Team Biden is pretending that the nation — and Biden’s re-election campaign — has made it out of the woods.
But the Labor Department reported on Tuesday that the producer price index is rising at a rate of 6% a year, a foreboding omen of future price hikes.
Biden has spawned the highest rate of food inflation since the Nixon administration but he scoffed when a CNN interviewer recently asked him about the 30% rise in grocery prices. Biden ridiculously declared of consumers, “They have the money to spend!”
According to Biden, “shrinkflation” — adjusting for inflation by selling smaller products for the same price — is a worse crime than anything his administration inflicted on the American people. Save the size of a Snickers!
Biden is seeking to “fix” inflation the same way he “solved” other debacles: with brazen lies that presume his listeners are either idiots or NPR junkies.
Twice in recent weeks, Biden declared that the inflation rate was 9% at the time he took office.
Actually, the rate was 1.4% — barely a third of the current annualized rate based on last month’s data.
Can Biden bluster past the inflationary political graveyard?
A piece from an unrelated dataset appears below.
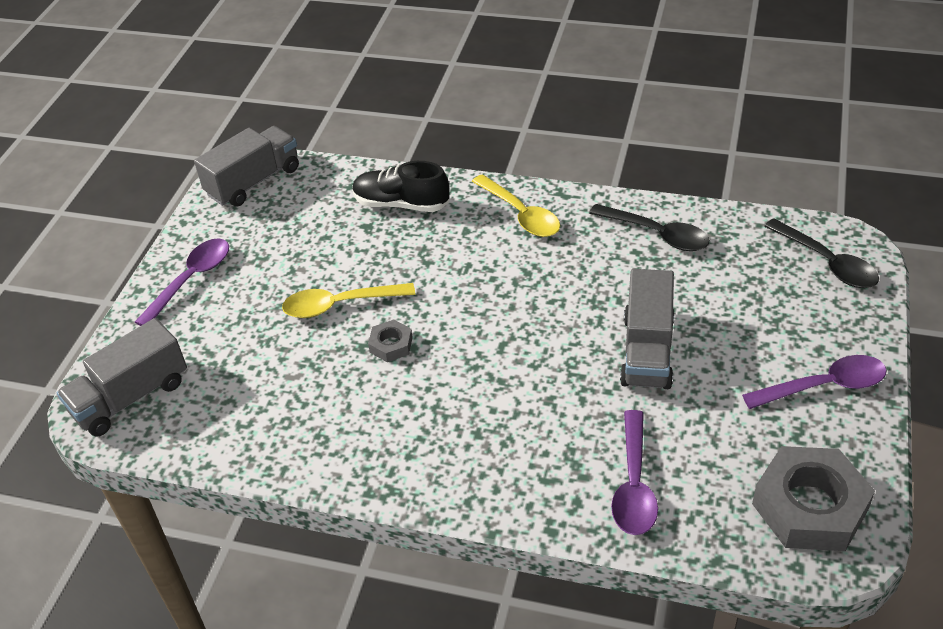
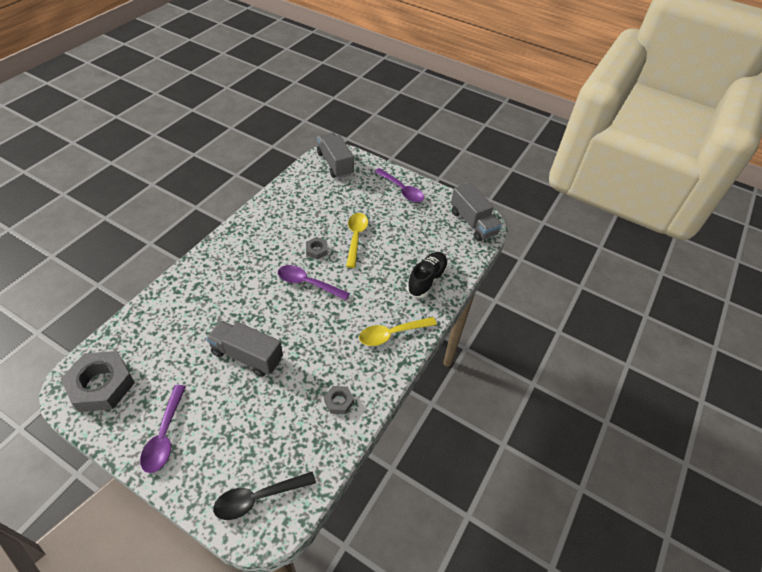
camera: 100 degrees right, 5 degrees up
(634, 485) = (169, 316): purple spoon -> purple spoon (308, 283)
(657, 234) = (339, 401): black spoon -> grey nut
Biden’s credibility is one of the few things that has deteriorated even faster than the value of the US dollar. Biden’s “9%” claim is more likely to spur suspicions of dementia rather than to vindicate his record.
Biden’s “remedy” for inflation is new bribes for voters. The average monthly mortgage payment on a median priced home has doubled since Biden took office. More renters than ever before have abandoned all hope of ever owning a house, according to a New York Federal Reserve survey released last week.
Rather than curbing deficit spending, Biden is pushing a new housing handout — $400 a month for two years — for first-time home buyers. That handout, by helping people temporarily pay for homes they cannot otherwise afford, will likely become another bailout for bankruptcy lawyers.
Squirrely federal statistics are the last best hope for Biden’s reputation. If the feds measured inflation now like they did in the 1970s, Biden’s peak inflation rate would have been almost 20%, not 9%. The CPI is skewed because it does not attempt to compare the price of the same basket of goods over time.
Instead, federal officials concocted a gauge they claim measures a “constant level of satisfaction.” But who in hell made bureaucrats the supreme judges of happiness?
Biden’s image guardians may soon have other economic fires to fight. Both the labor market and the gross domestic product growth have rapidly slowed in recent months.
The specter of stagflation will spook anyone old enough to remember Jimmy Carter’s malaise-ridden administration.